═════ Task input

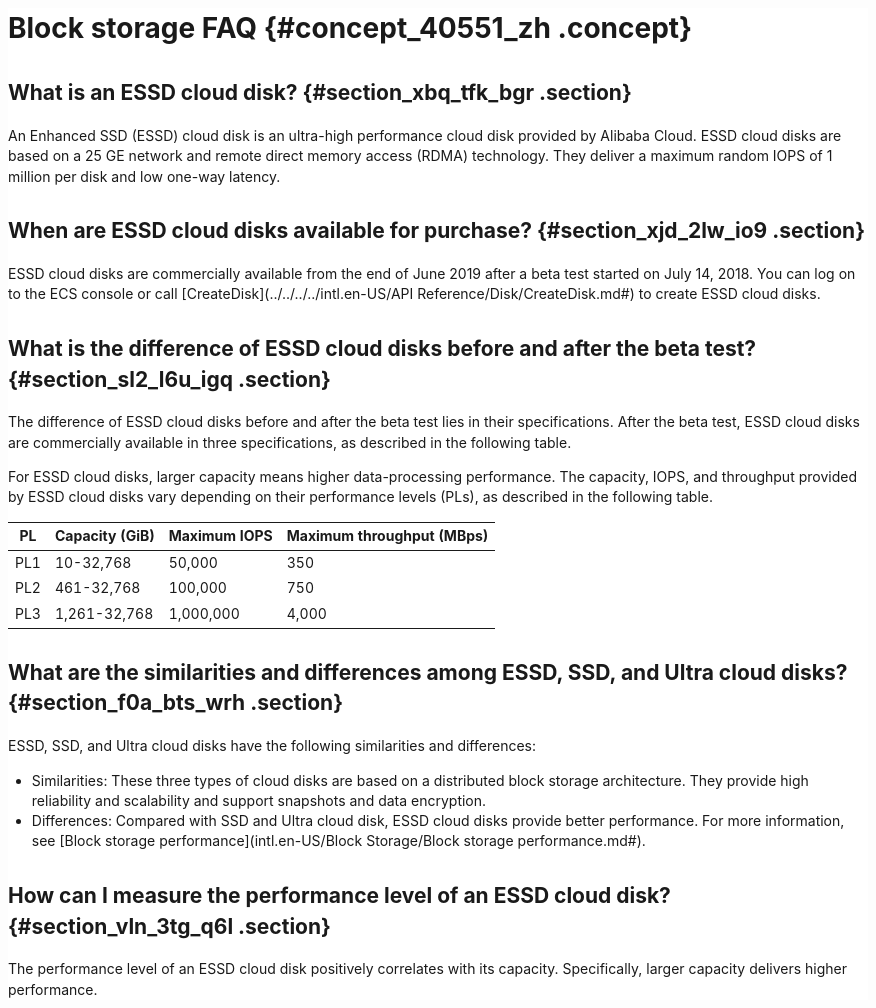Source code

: # Block storage FAQ {#concept_40551_zh .concept}

## What is an ESSD cloud disk? {#section_xbq_tfk_bgr .section}

An Enhanced SSD \(ESSD\) cloud disk is an ultra-high performance cloud disk provided by Alibaba Cloud. ESSD cloud disks are based on a 25 GE network and remote direct memory access \(RDMA\) technology. They deliver a maximum random IOPS of 1 million per disk and low one-way latency.

## When are ESSD cloud disks available for purchase? {#section_xjd_2lw_io9 .section}

ESSD cloud disks are commercially available from the end of June 2019 after a beta test started on July 14, 2018. You can log on to the ECS console or call [CreateDisk](../../../../intl.en-US/API Reference/Disk/CreateDisk.md#) to create ESSD cloud disks.

## What is the difference of ESSD cloud disks before and after the beta test? {#section_sl2_l6u_igq .section}

The difference of ESSD cloud disks before and after the beta test lies in their specifications. After the beta test, ESSD cloud disks are commercially available in three specifications, as described in the following table.

For ESSD cloud disks, larger capacity means higher data-processing performance. The capacity, IOPS, and throughput provided by ESSD cloud disks vary depending on their performance levels \(PLs\), as described in the following table.

|PL|Capacity \(GiB\)|Maximum IOPS|Maximum throughput \(MBps\)|
|--|----------------|------------|---------------------------|
|PL1|10-32,768|50,000|350|
|PL2|461-32,768|100,000|750|
|PL3|1,261-32,768|1,000,000|4,000|

## What are the similarities and differences among ESSD, SSD, and Ultra cloud disks? {#section_f0a_bts_wrh .section}

ESSD, SSD, and Ultra cloud disks have the following similarities and differences:

-   Similarities: These three types of cloud disks are based on a distributed block storage architecture. They provide high reliability and scalability and support snapshots and data encryption.
-   Differences: Compared with SSD and Ultra cloud disk, ESSD cloud disks provide better performance. For more information, see [Block storage performance](intl.en-US/Block Storage/Block storage performance.md#).

## How can I measure the performance level of an ESSD cloud disk? {#section_vln_3tg_q6l .section}

The performance level of an ESSD cloud disk positively correlates with its capacity. Specifically, larger capacity delivers higher performance.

══════════

Output only an exact transcription of the lines above from the one with "## When are" up to and including the one with "specifications, as described in the following table.".

## When are ESSD cloud disks available for purchase? {#section_xjd_2lw_io9 .section}

ESSD cloud disks are commercially available from the end of June 2019 after a beta test started on July 14, 2018. You can log on to the ECS console or call [CreateDisk](../../../../intl.en-US/API Reference/Disk/CreateDisk.md#) to create ESSD cloud disks.

## What is the difference of ESSD cloud disks before and after the beta test? {#section_sl2_l6u_igq .section}

The difference of ESSD cloud disks before and after the beta test lies in their specifications. After the beta test, ESSD cloud disks are commercially available in three specifications, as described in the following table.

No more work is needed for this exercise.